No turbilhão caótico dos
dias, instantes há que nos levam por atalhos e veredas onde a emoção e a razão
se fundem numa claridade, a um tempo, repousante mas terrível. E daí, do alto
da colina, a paisagem ganha aquela amplitude que só a verdade consegue
transmitir. Esta semana arrastou-me para dois cenários que se diluem numa única
e mesma conclusão: a vacuidade e, no limite, o cheiro nauseabundo de certas e
muitas flores que se oferecem aos mortos.
Cito o caso particular do
amigo e conterrâneo Tolentino de Nóbrega. Imaginar que ele emigrou e não volta
mais atinge os neurónios de quem com ele privava todos os dias.
Mas não menos dói o
branqueamento que as rosas mortuárias tentam (mas não conseguem) fazer das
nossas cobardias, dos nossos silêncios conspirativos, quando a pena do amigo comunicador brandia, certeira e
pesada, no dorso dos arrogantes poderes instalados. Agora, mais do que nunca, surgem de todos os arsenais da
comunicação loas, épicos morteiros, girândolas multicolores ao “jornalista
heróico”, ao “combatente sem medo”, enfim, ao “maior do jornalismo português”.
Tudo bem. Mas onde estavam esses pássaros canoros quando o Tolentino comia o
pão que o diabo do poder amassou… quando a Quinta Vigia o caluniava até ao tutano…
quando lhe moviam processos judiciais?... Calados, na sombra, na indiferença
que mata aos poucos. Quem se levantou, de cara erguida, a defendê-lo nas horas
mais dramáticas ou a alcandorá-lo no aceso da luta?
Devo confessar que não me conforta
nada, muito ao contrário, participar em funerais envernizados de oficialidade.
Até porque, na tela dos cinemas como no filme da vida, não raro é ver-se o assassino, aperaltado e grandes óculos
escuros, depositar coroas de flores na tumba da vítima…

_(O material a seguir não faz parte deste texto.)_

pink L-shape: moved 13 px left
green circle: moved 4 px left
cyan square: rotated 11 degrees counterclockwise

Mais que homenagens, mesmo em vida,
os lutadores precisam é de operacionais solidários na hora.
Pior fiquei hoje, “Dia do
Combatente”, com as cerimónias religiosas, civis e militares em Machico e para
as quais já tinha recebido convite que, mandou-me a consciência terminantemente
rejeitar. E recusei porque tenho gravada ainda a tragédia de tantos jovens que
lá caíram em combate, das suas famílias, dos estropiados, dos inválidos
prematuros, dos deprimidos para sempre. Quem
e quais instituições se pavonearam nestas homenagens? Precisamente os titulares
acobertados no camuflado do Estado, do Exército, da Igreja. Todos co-autores de
assassinatos sangrentos contra vítimas indefesas, de um lado e de outro.
Heróis, sim, mas à força, todos os que, a meu lado, pagaram com o corpo ou com
a vida, os monopólios petrolíferos, o ouro e os diamantes daqueles cujas sôfregas
ambições não sentiam nenhum pejo em mandar saquear aquilo que não era seu.

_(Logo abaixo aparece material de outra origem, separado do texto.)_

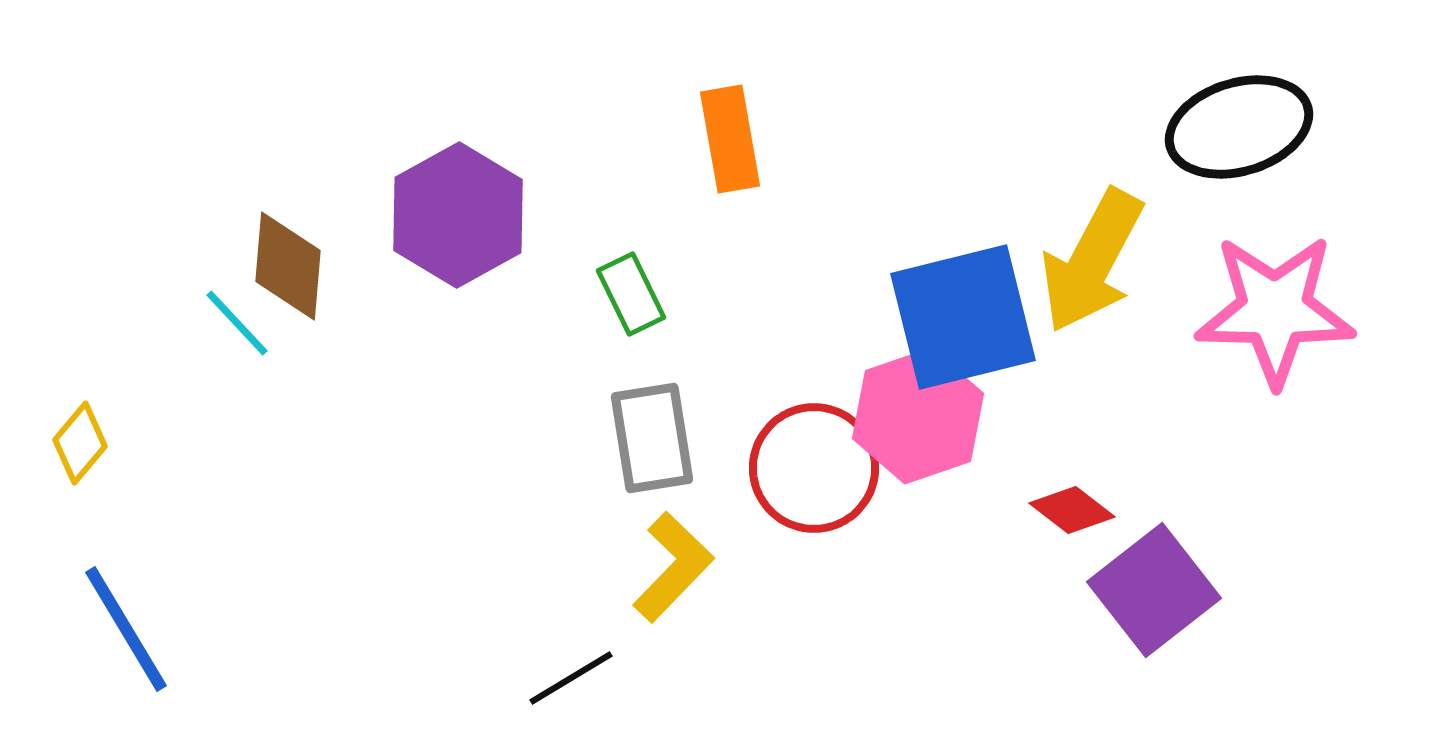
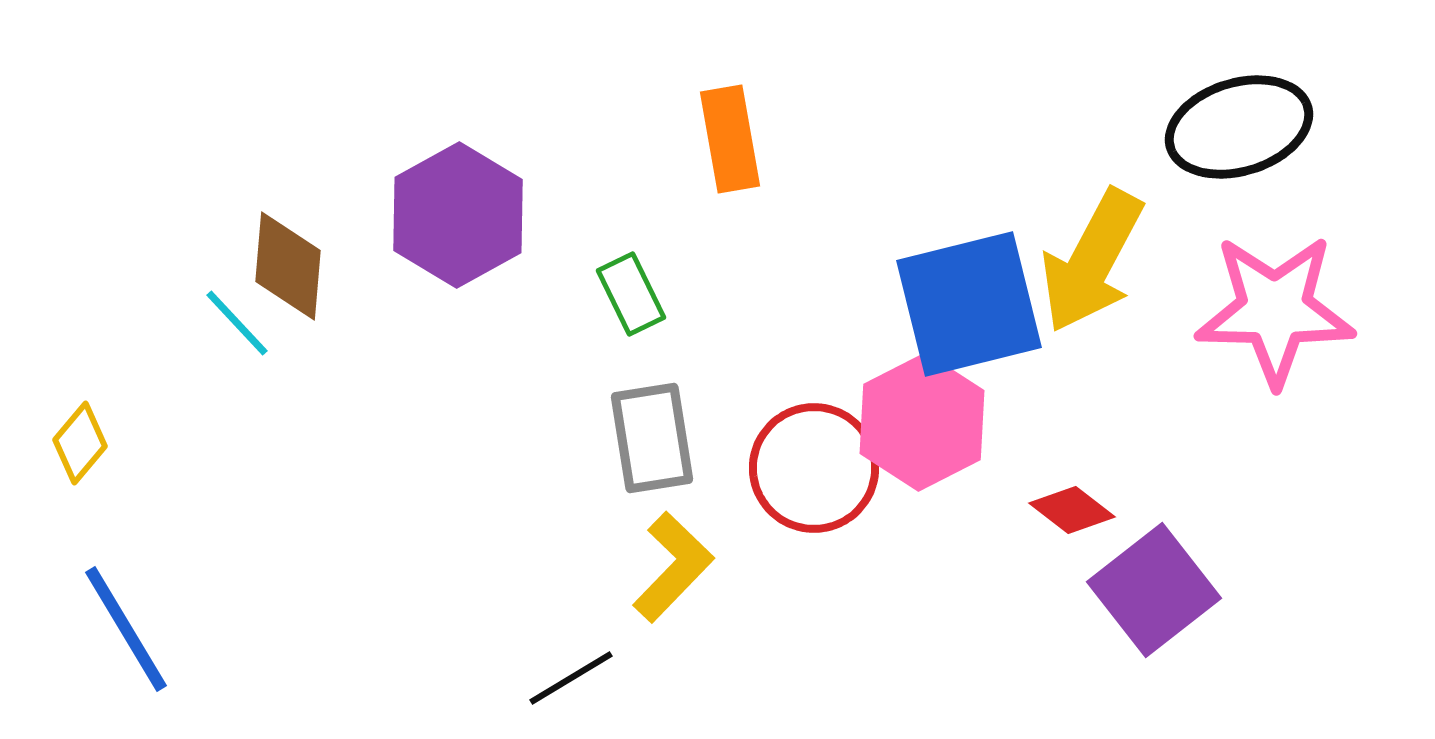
blue square: moved 6 px right, 13 px up
pink hexagon: moved 4 px right, 6 px down; rotated 8 degrees counterclockwise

Clandestino mas furioso era o “pó” (sinónimo de ódio surdo) de furriéis, sargentos
e oficiais milicianos contra os altos estrelatos que, assim se comentava,
“ganhavam mais uma comenda ao peito por cada militar morto em combate; e por cada comissão de dois
anos arranjavam dinheiro para comprar mais um prédio de luxo na Avenida de Roma”.
E são essas instituições que
hipocritamente vêm emproar-se, a toque de clarim, quando o que deviam fazer era
desaparecer dali envergonhados ou, no mínimo, ajoelhar-se e pedir perdão às
vítimas inocentes de outrora. Pranto e dor para elas. E, na mesma medida, o
nosso apreço por todos os que se manifestaram contra o regime então vigente,
jovens, muitos deles, universitários, que abandonaram o país, outros que foram
presos em Caxias e Peniche, padres e mestres que ousaram denunciar em Portugal
e no estrangeiro o genocídio colonialista.
Perdoem-me este desabafo,
mas hoje a emoção e a razão encontraram-se e mandaram que falasse assim. Porque
só pode falar em HOMENAGEM quem contribuiu ou ainda contribui, em tempo oportuno, para a vitória
das causas em que se empenharam os homenageados.
Para terminar, vou pôr a
rodar a toada plangente do grande Luís de Góis naquele fado coimbrão que vem de
longe:
Quando eu morrer, rosas brancas
Para mim ninguém as corte
Quem as não teve na vida
De que lhe servem na morte?...
11.Abr.2015
Martins Júnior
É preciso sempre um Sr. Padre Martins para colocar "o dedo na ferida"...E como o faz brilhantemente! Cumprimentos e anseio já o próximo "desabafo".